# Cute pics



## meaggiedear (Nov 20, 2011)

I got a couple of everybody but Ama. He only got one. lol. I love how they get so close to camera. 

Willow.









Willow with something on her beak. 









Grey.









Ama.









Grey.









Farrah.









Love this pic of Grey. lol.









Willow accepts pets.









Farrah accepts pets.









Farrah gets into getting pets. Fav. <3


----------



## sunnysmom (Sep 23, 2011)

Aw, so cute!


----------



## Philiko (May 16, 2012)

They're gorgeous


----------



## meaggiedear (Nov 20, 2011)

thanks guys! they can be sweethearts sometimes. lol.


----------



## MeanneyFids (Aug 24, 2010)

Willow is stunning!!

theyre all gorgeous and they all look so happy!!


----------



## meaggiedear (Nov 20, 2011)

DallyTsuka said:


> Willow is stunning!!
> 
> theyre all gorgeous and they all look so happy!!


thank you.  i hope they are happy- i work my butt off for them! lol.

willow is person bird. lol. she clings to kev if he's in the room- if not she's on me. she is beautiful though. 

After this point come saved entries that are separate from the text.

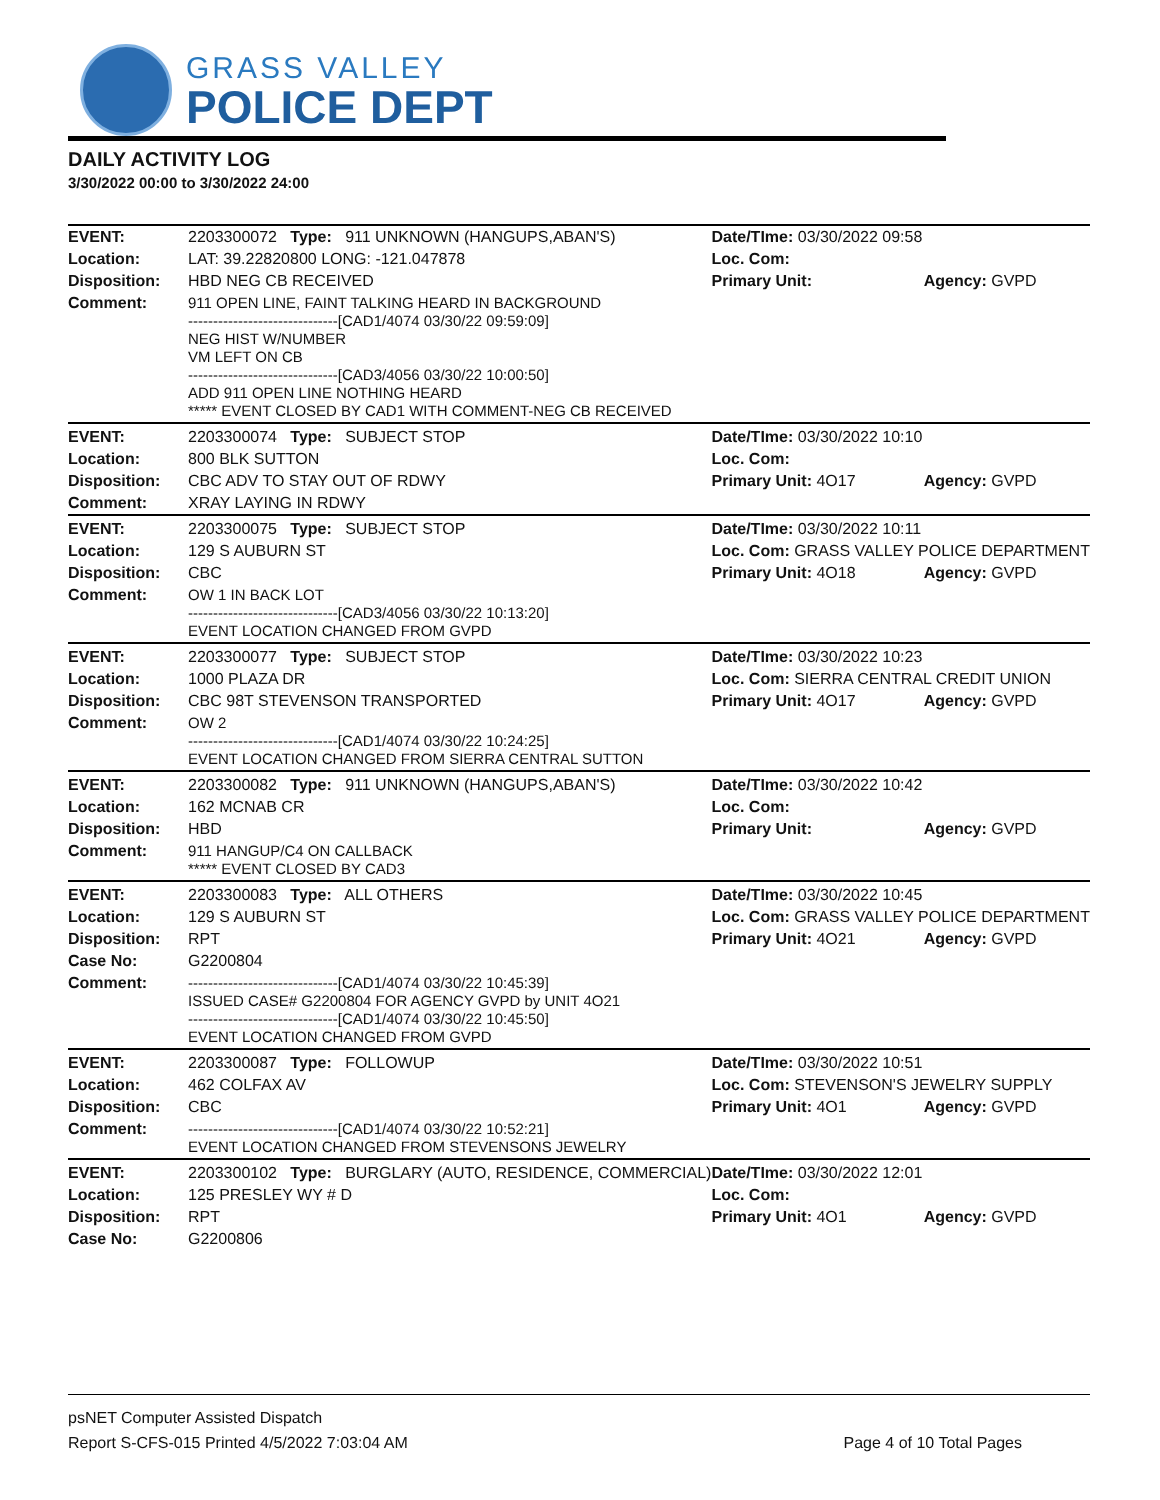GRASS VALLEY
POLICE DEPT
DAILY ACTIVITY LOG
3/30/2022 00:00 to 3/30/2022 24:00
| EVENT: | 2203300072 Type: 911 UNKNOWN (HANGUPS,ABAN'S) | Date/TIme: 03/30/2022 09:58 | |
| Location: | LAT: 39.22820800 LONG: -121.047878 | Loc. Com: | |
| Disposition: | HBD NEG CB RECEIVED | Primary Unit: | Agency: GVPD |
| Comment: | 911 OPEN LINE, FAINT TALKING HEARD IN BACKGROUND ------------------------------[CAD1/4074 03/30/22 09:59:09] NEG HIST W/NUMBER VM LEFT ON CB ------------------------------[CAD3/4056 03/30/22 10:00:50] ADD 911 OPEN LINE NOTHING HEARD ***** EVENT CLOSED BY CAD1 WITH COMMENT-NEG CB RECEIVED | | |
| EVENT: | 2203300074 Type: SUBJECT STOP | Date/TIme: 03/30/2022 10:10 | |
| Location: | 800 BLK SUTTON | Loc. Com: | |
| Disposition: | CBC ADV TO STAY OUT OF RDWY | Primary Unit: 4O17 | Agency: GVPD |
| Comment: | XRAY LAYING IN RDWY | | |
| EVENT: | 2203300075 Type: SUBJECT STOP | Date/TIme: 03/30/2022 10:11 | |
| Location: | 129 S AUBURN ST | Loc. Com: GRASS VALLEY POLICE DEPARTMENT | |
| Disposition: | CBC | Primary Unit: 4O18 | Agency: GVPD |
| Comment: | OW 1 IN BACK LOT ------------------------------[CAD3/4056 03/30/22 10:13:20] EVENT LOCATION CHANGED FROM GVPD | | |
| EVENT: | 2203300077 Type: SUBJECT STOP | Date/TIme: 03/30/2022 10:23 | |
| Location: | 1000 PLAZA DR | Loc. Com: SIERRA CENTRAL CREDIT UNION | |
| Disposition: | CBC 98T STEVENSON TRANSPORTED | Primary Unit: 4O17 | Agency: GVPD |
| Comment: | OW 2 ------------------------------[CAD1/4074 03/30/22 10:24:25] EVENT LOCATION CHANGED FROM SIERRA CENTRAL SUTTON | | |
| EVENT: | 2203300082 Type: 911 UNKNOWN (HANGUPS,ABAN'S) | Date/TIme: 03/30/2022 10:42 | |
| Location: | 162 MCNAB CR | Loc. Com: | |
| Disposition: | HBD | Primary Unit: | Agency: GVPD |
| Comment: | 911 HANGUP/C4 ON CALLBACK ***** EVENT CLOSED BY CAD3 | | |
| EVENT: | 2203300083 Type: ALL OTHERS | Date/TIme: 03/30/2022 10:45 | |
| Location: | 129 S AUBURN ST | Loc. Com: GRASS VALLEY POLICE DEPARTMENT | |
| Disposition: | RPT | Primary Unit: 4O21 | Agency: GVPD |
| Case No: | G2200804 | | |
| Comment: | ------------------------------[CAD1/4074 03/30/22 10:45:39] ISSUED CASE# G2200804 FOR AGENCY GVPD by UNIT 4O21 ------------------------------[CAD1/4074 03/30/22 10:45:50] EVENT LOCATION CHANGED FROM GVPD | | |
| EVENT: | 2203300087 Type: FOLLOWUP | Date/TIme: 03/30/2022 10:51 | |
| Location: | 462 COLFAX AV | Loc. Com: STEVENSON'S JEWELRY SUPPLY | |
| Disposition: | CBC | Primary Unit: 4O1 | Agency: GVPD |
| Comment: | ------------------------------[CAD1/4074 03/30/22 10:52:21] EVENT LOCATION CHANGED FROM STEVENSONS JEWELRY | | |
| EVENT: | 2203300102 Type: BURGLARY (AUTO, RESIDENCE, COMMERCIAL) | Date/TIme: 03/30/2022 12:01 | |
| Location: | 125 PRESLEY WY # D | Loc. Com: | |
| Disposition: | RPT | Primary Unit: 4O1 | Agency: GVPD |
| Case No: | G2200806 | | |
psNET Computer Assisted Dispatch
Report S-CFS-015 Printed 4/5/2022 7:03:04 AM Page 4 of 10 Total Pages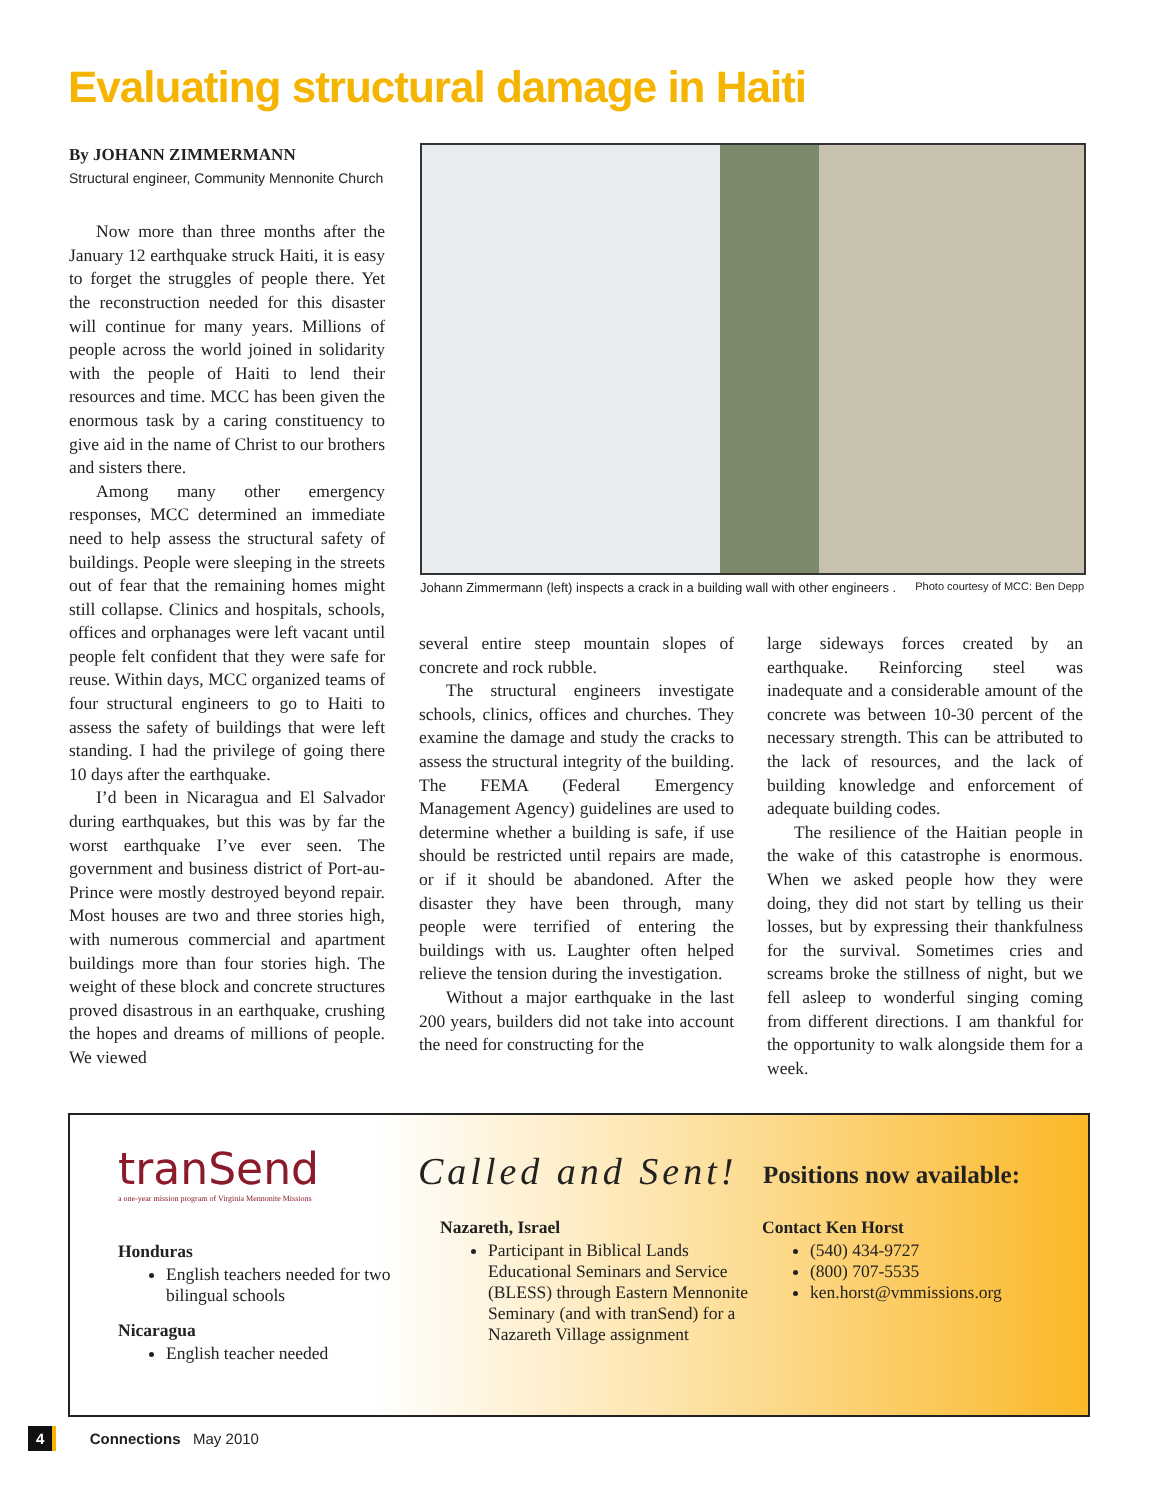Evaluating structural damage in Haiti
By JOHANN ZIMMERMANN
Structural engineer, Community Mennonite Church
Now more than three months after the January 12 earthquake struck Haiti, it is easy to forget the struggles of people there. Yet the reconstruction needed for this disaster will continue for many years. Millions of people across the world joined in solidarity with the people of Haiti to lend their resources and time. MCC has been given the enormous task by a caring constituency to give aid in the name of Christ to our brothers and sisters there.
Among many other emergency responses, MCC determined an immediate need to help assess the structural safety of buildings. People were sleeping in the streets out of fear that the remaining homes might still collapse. Clinics and hospitals, schools, offices and orphanages were left vacant until people felt confident that they were safe for reuse. Within days, MCC organized teams of four structural engineers to go to Haiti to assess the safety of buildings that were left standing. I had the privilege of going there 10 days after the earthquake.
I’d been in Nicaragua and El Salvador during earthquakes, but this was by far the worst earthquake I’ve ever seen. The government and business district of Port-au-Prince were mostly destroyed beyond repair. Most houses are two and three stories high, with numerous commercial and apartment buildings more than four stories high. The weight of these block and concrete structures proved disastrous in an earthquake, crushing the hopes and dreams of millions of people. We viewed
Johann Zimmermann (left) inspects a crack in a building wall with other engineers . Photo courtesy of MCC: Ben Depp
several entire steep mountain slopes of concrete and rock rubble.
The structural engineers investigate schools, clinics, offices and churches. They examine the damage and study the cracks to assess the structural integrity of the building. The FEMA (Federal Emergency Management Agency) guidelines are used to determine whether a building is safe, if use should be restricted until repairs are made, or if it should be abandoned. After the disaster they have been through, many people were terrified of entering the buildings with us. Laughter often helped relieve the tension during the investigation.
Without a major earthquake in the last 200 years, builders did not take into account the need for constructing for the
large sideways forces created by an earthquake. Reinforcing steel was inadequate and a considerable amount of the concrete was between 10-30 percent of the necessary strength. This can be attributed to the lack of resources, and the lack of building knowledge and enforcement of adequate building codes.
The resilience of the Haitian people in the wake of this catastrophe is enormous. When we asked people how they were doing, they did not start by telling us their losses, but by expressing their thankfulness for the survival. Sometimes cries and screams broke the stillness of night, but we fell asleep to wonderful singing coming from different directions. I am thankful for the opportunity to walk alongside them for a week.
tranSend
a one-year mission program of Virginia Mennonite Missions
Called and Sent!
Positions now available:
Honduras
English teachers needed for two bilingual schools
Nicaragua
English teacher needed
Nazareth, Israel
Participant in Biblical Lands Educational Seminars and Service (BLESS) through Eastern Mennonite Seminary (and with tranSend) for a Nazareth Village assignment
Contact Ken Horst
(540) 434-9727
(800) 707-5535
ken.horst@vmmissions.org
4 Connections May 2010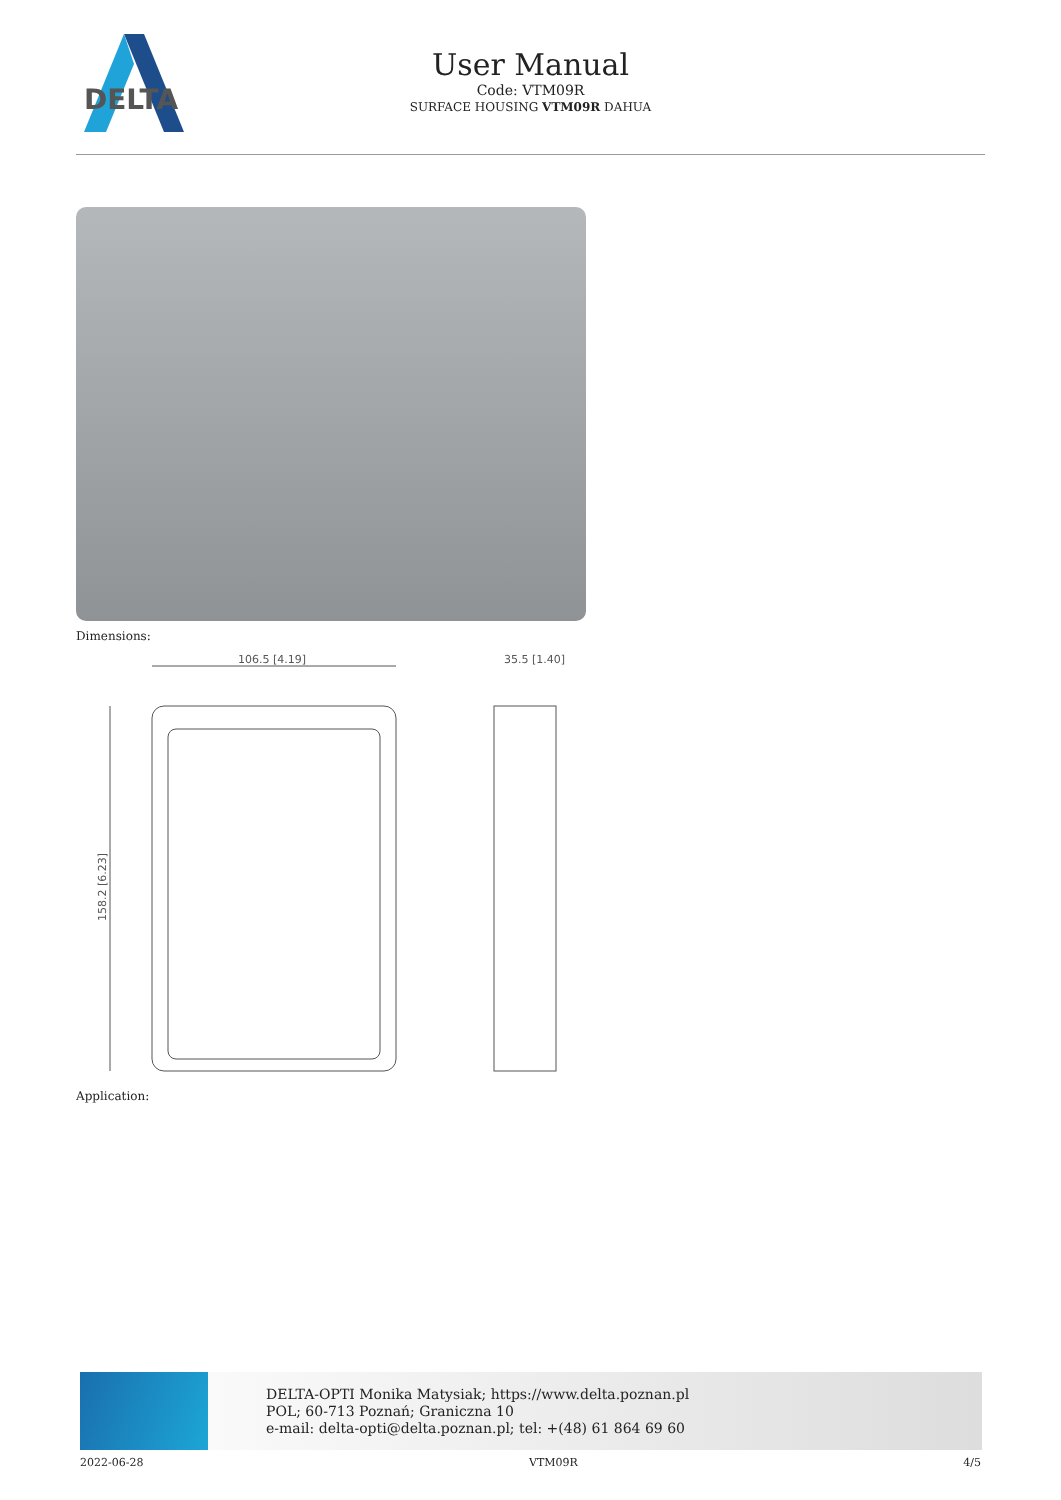DELTA
User Manual
Code: VTM09R
SURFACE HOUSING VTM09R DAHUA
Dimensions:
106.5 [4.19]
35.5 [1.40]
158.2 [6.23]
Application:
DELTA-OPTI Monika Matysiak; https://www.delta.poznan.pl
POL; 60-713 Poznań; Graniczna 10
e-mail: delta-opti@delta.poznan.pl; tel: +(48) 61 864 69 60
2022-06-28 VTM09R 4/5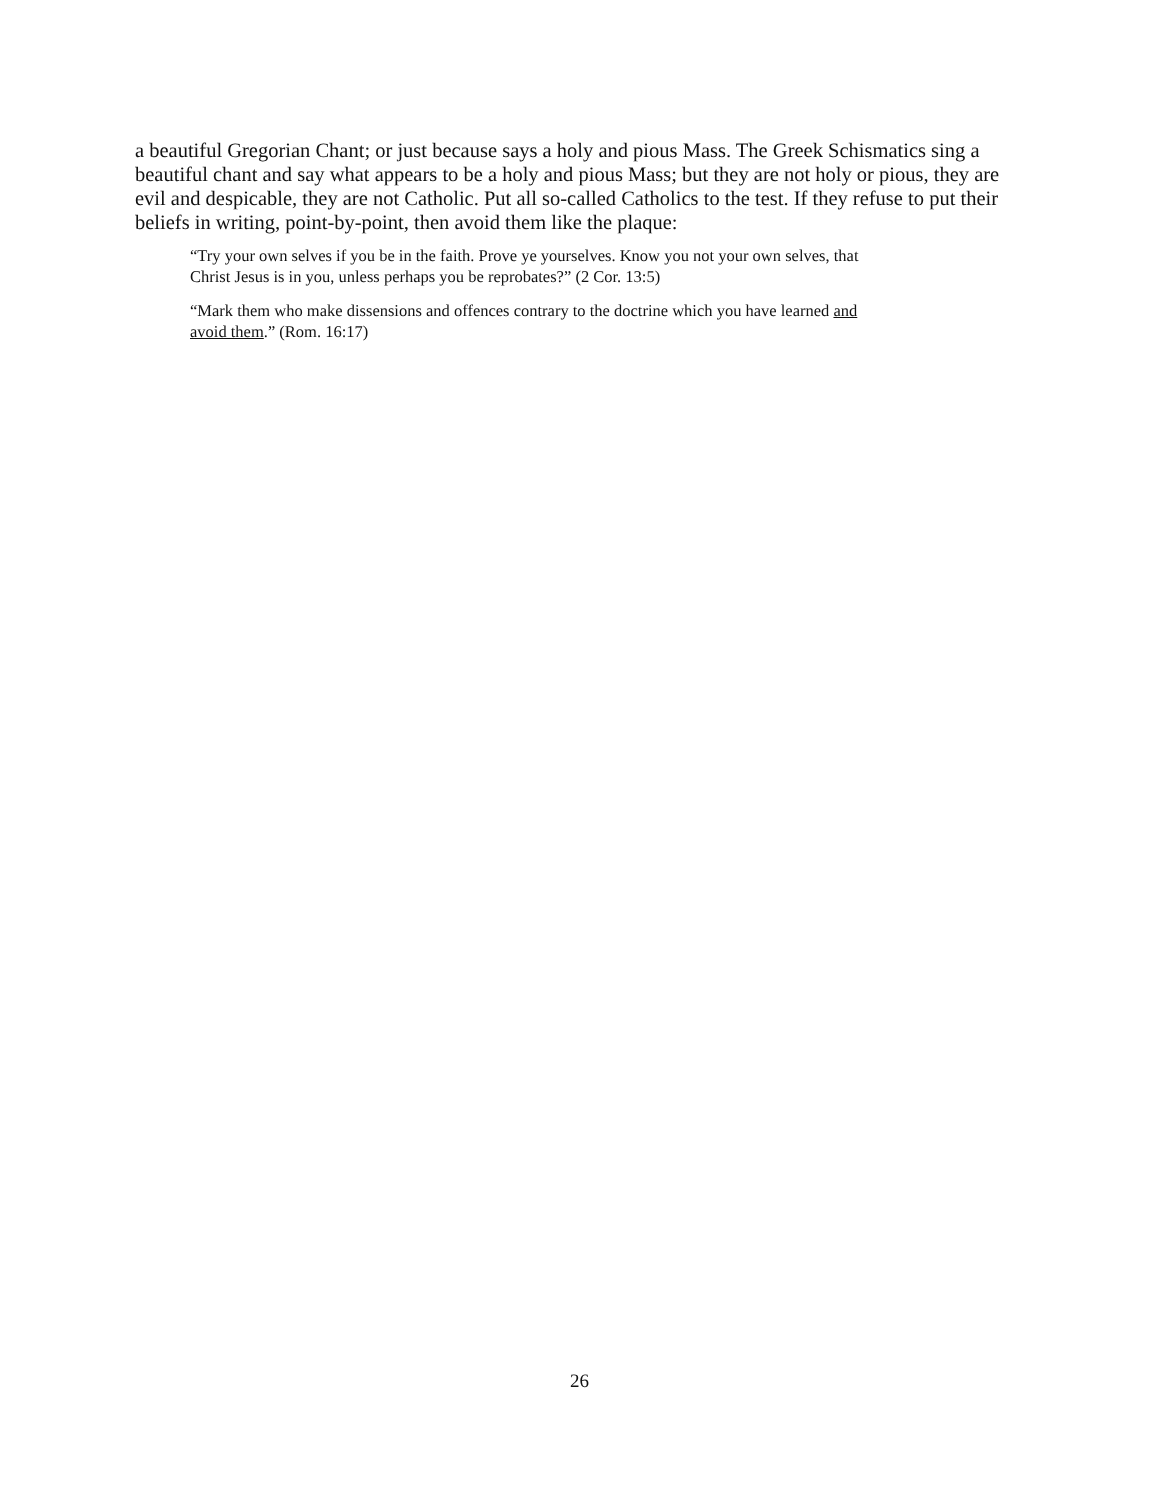a beautiful Gregorian Chant; or just because says a holy and pious Mass. The Greek Schismatics sing a beautiful chant and say what appears to be a holy and pious Mass; but they are not holy or pious, they are evil and despicable, they are not Catholic. Put all so-called Catholics to the test. If they refuse to put their beliefs in writing, point-by-point, then avoid them like the plaque:
“Try your own selves if you be in the faith. Prove ye yourselves. Know you not your own selves, that Christ Jesus is in you, unless perhaps you be reprobates?” (2 Cor. 13:5)
“Mark them who make dissensions and offences contrary to the doctrine which you have learned and avoid them.” (Rom. 16:17)
26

it seems like all my friends have a different favorite. lol.


----------



## MeanneyFids (Aug 24, 2010)

haha i dont know your birds personally, but willow reminds me of dally lol


----------



## enigma731 (Aug 12, 2011)

Ama is clearly waiting for you to take the top off that seed bucket. Haven't we told you to stop starving them?! :innocent:

Super cute pics.


----------



## meaggiedear (Nov 20, 2011)

DallyTsuka said:


> haha i dont know your birds personally, but willow reminds me of dally lol


Haha. Is Dally a Diva? Bc Willow prefers the people over the other birds and if you don't comply with her she throws a hissy fit. Lol.


----------



## meaggiedear (Nov 20, 2011)

enigma731 said:


> Ama is clearly waiting for you to take the top off that seed bucket. Haven't we told you to stop starving them?! :innocent:
> 
> Super cute pics.


He totally pushes his face up against the seed bucket. Lmao. I won't open it. I can't imagine getting four birds out of a seed bucket. Two was hard enough. Lmao


----------



## Dreamcatchers (Apr 17, 2011)

They are all very precious!


----------



## JaimeS (Nov 28, 2011)

Adorable pics! I am so happy to see Willow looking happy


----------



## meaggiedear (Nov 20, 2011)

JaimeS said:


> Adorable pics! I am so happy to see Willow looking happy


I'm trying really hard to teach her independence bc she is like glued to me when she comes out to play. It's slowly working but she always comes back to me before too long. Lol


----------



## JaimeS (Nov 28, 2011)

Maybe she is just seeking security in her new environment, she was fairly independent for me. But that could be because Jay was her preferred person. She wouldn't have moved from him if she'd had a choice


----------